So how does the
whole interface work? Most servers expect CGI programs and scripts
to reside in a special directory, usually called cgi-bin,
and/or to have a certain file extension. (These configuration parameters
are discussed in the Configuring the Server
section in this chapter.) When a user opens a URL associated with
a CGI program, the client sends a request to the server asking for
the file.
For the most part, the request for a CGI
program looks the same as it does for all Web documents. The difference
is that when a server recognizes that the address being requested
is a CGI program, the server does not return the file contents verbatim.
Instead, the server tries to execute the program. Here is what a
sample client request might look like:
GET /cgi-bin/welcome.pl HTTP/1.0
Accept: www/source
Accept: text/html
Accept: image/gif
User-Agent: Lynx/2.4 libwww/2.14
From: [email protected]
This GET
request identifies the file to retrieve as /cgi-bin/welcome.pl.
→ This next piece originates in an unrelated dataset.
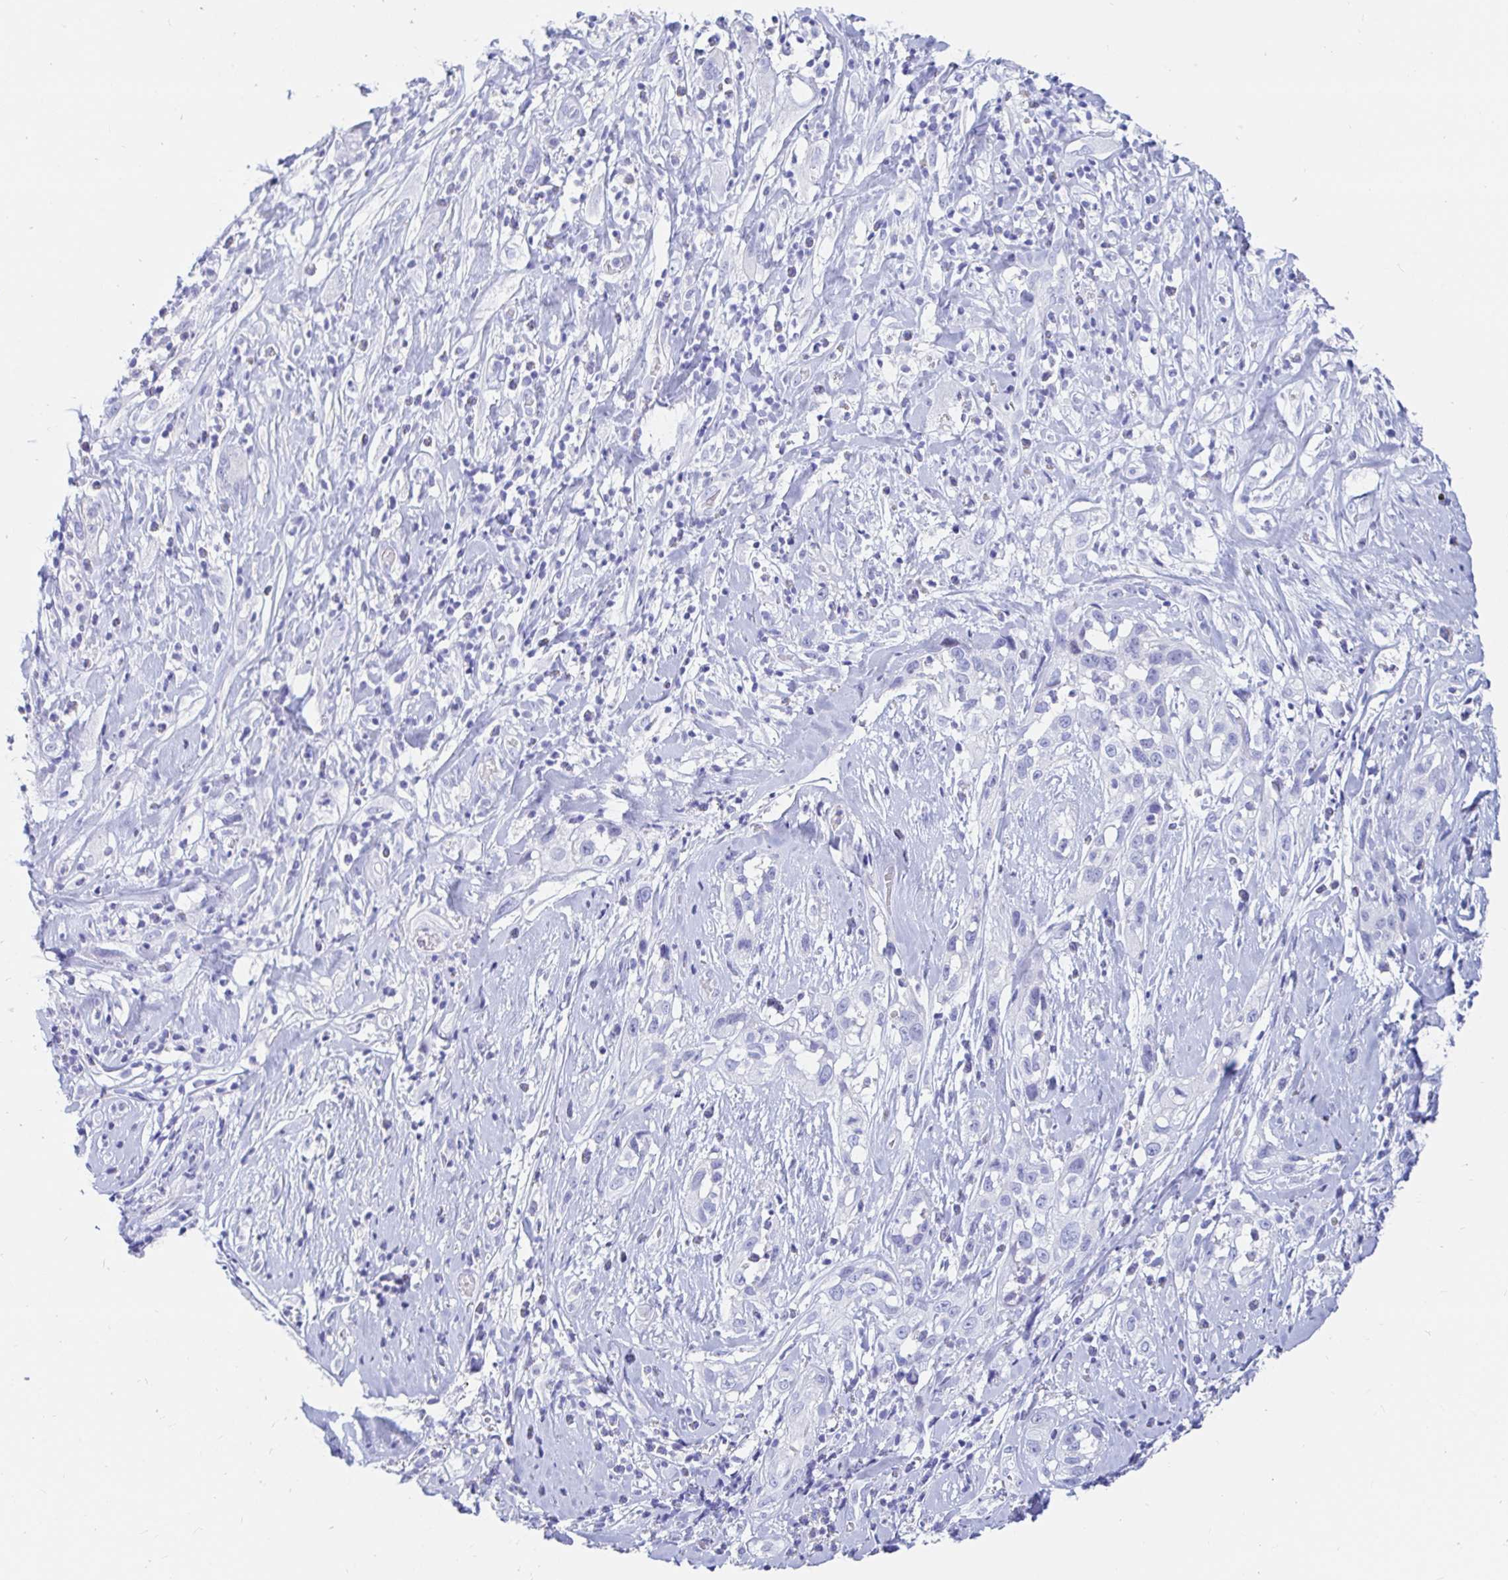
{"staining": {"intensity": "negative", "quantity": "none", "location": "none"}, "tissue": "skin cancer", "cell_type": "Tumor cells", "image_type": "cancer", "snomed": [{"axis": "morphology", "description": "Squamous cell carcinoma, NOS"}, {"axis": "topography", "description": "Skin"}], "caption": "Tumor cells are negative for brown protein staining in skin cancer.", "gene": "PPP1R1B", "patient": {"sex": "male", "age": 82}}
Since the server is configured to recognize all files inf the cgi-bin directory tree as CGI programs, it understands that it should execute
the program instead of relaying it directly to the browser. The
string HTTP/1.0 identifies the communication
protocol to use.
The client request also passes the
data formats it can accept (www/source, text/html,
and image/gif), identifies itself as a Lynx client,
and sends user information. All this information is made available
to the CGI program, along with additional information from the server.
The way that
CGI programs get their input depends on the server and on the native
operating system. On a UNIX system, CGI programs
get their input from standard input (STDIN) and
from UNIX
environment variables. These
variables store such information as the input search string (in
the case of a form), the format of the input, the length of the
input (in bytes), the remote host and user passing the input, and
other client information. They also store the server name, the communication
protocol, and the name of the software running the server.
Once the CGI program starts running, it can either create
and output a new document, or provide the URL to an existing one.
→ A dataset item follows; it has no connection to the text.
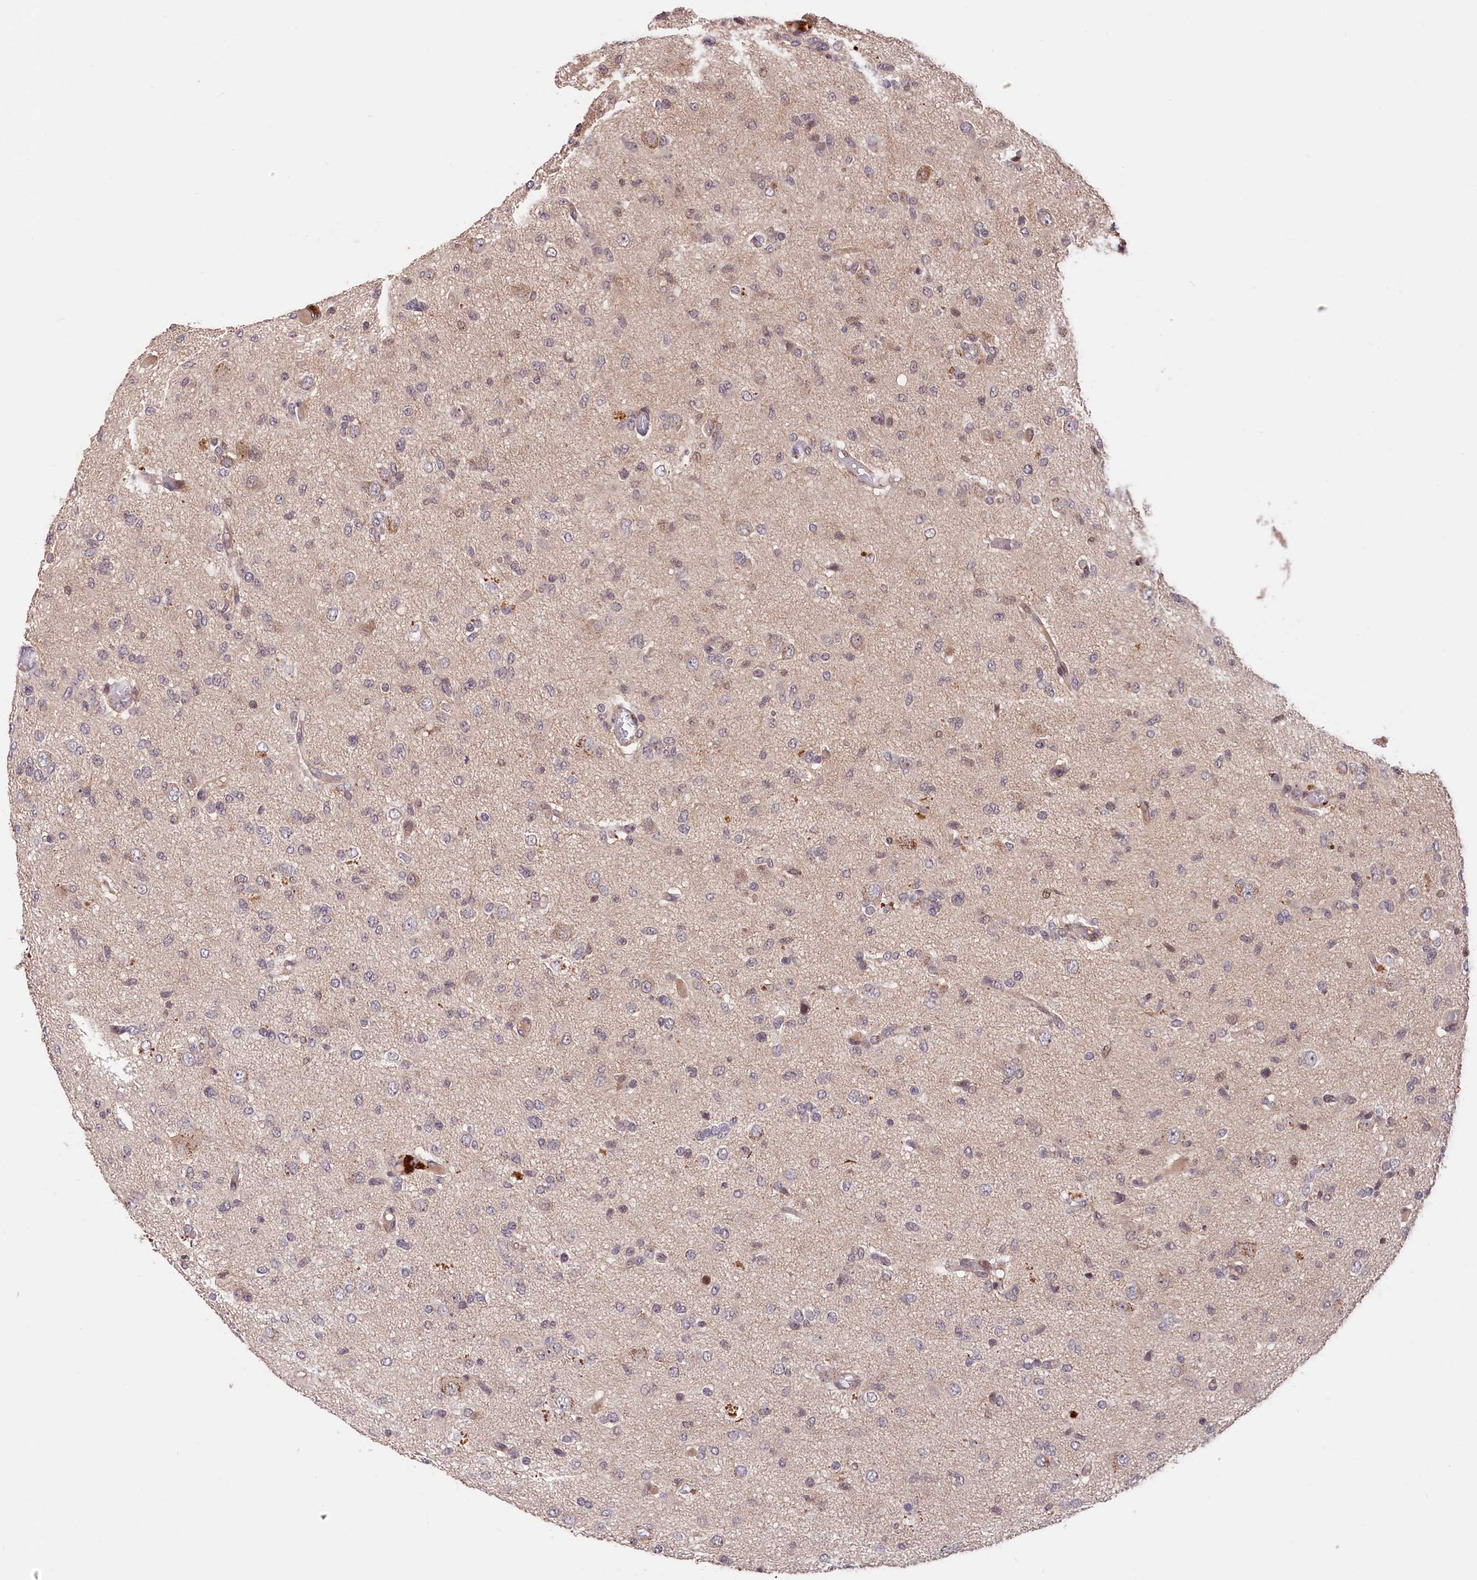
{"staining": {"intensity": "weak", "quantity": "<25%", "location": "cytoplasmic/membranous"}, "tissue": "glioma", "cell_type": "Tumor cells", "image_type": "cancer", "snomed": [{"axis": "morphology", "description": "Glioma, malignant, High grade"}, {"axis": "topography", "description": "Brain"}], "caption": "This image is of malignant high-grade glioma stained with immunohistochemistry to label a protein in brown with the nuclei are counter-stained blue. There is no expression in tumor cells.", "gene": "CACNA1H", "patient": {"sex": "female", "age": 59}}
On UNIX, programs send their output to
standard output (STDOUT)
as a data stream. The data stream consists of two parts. The first
part is either a full or partial HTTP
header that (at minimum) describes what format the returned data
is in (e.g., HTML, plain text, GIF, etc.). A
blank line signifies the end of the header section. The second part
is the body, which contains the data conforming to the format type
reflected in the header. The body is not modified or interpreted
by the server in any way.
A CGI program can choose to
send the newly created data directly to the client or to send it
indirectly through the server. If the output consists of a complete
HTTP header, the data is sent directly to the
client without server modification. (It's actually a little more
complicated than this, as we will discuss in Chapter 3, Output from the Common Gateway Interface.) Or,
as is usually the case, the output is sent to the server as a data
stream. The server is then responsible for adding the complete header
information and using the HTTP protocol to transfer
the data to the client.
Here is the sample output of
a program generating an HTML virtual document,
with the complete HTTP header:
HTTP/1.0 200 OK
Date: Thursday, 22-February-96 08:28:00 GMT
Server: NCSA/1.4.2
MIME-version: 1.0
Content-type: text/html
Content-length: 2000
<HTML>
<HEAD><TITLE>Welcome to Shishir's WWW Server!</TITLE></HEAD>
<BODY>
<H1>Welcome!</H1>
.
.
</BODY>
</HTML>
The header contains the communication protocol, the date and
time of the response, the server name and version, and the revision
of the
MIME protocol.[1] Most importantly, it also consists
of the MIME content type and the number of characters
(equivalent to the number of bytes) of the enclosed data, as well
as the data itself. Now, the output with the partial HTTP
header:
Content-type: text/html
<HTML>
<HEAD><TITLE>Welcome to Shishir's WWW Server!</TITLE></HEAD>
<BODY>
<H1>Welcome!</H1>
.
.
</BODY>
</HTML>
In this instance, the only header line that is output is the
Content-type
header, which describes the MIME format of the
output. Since the output is in HTML format, text/html
is the content type that is declared.
Most CGI programmers
prefer to supply only a partial header. It is much simpler to output
the format and the data than to formulate the complete header information,
which can be left to the server. However, there are times when you
need to send the information directly to the client (by outputting
a complete HTTP header), as you will see in Chapter 3, Output from the Common Gateway Interface.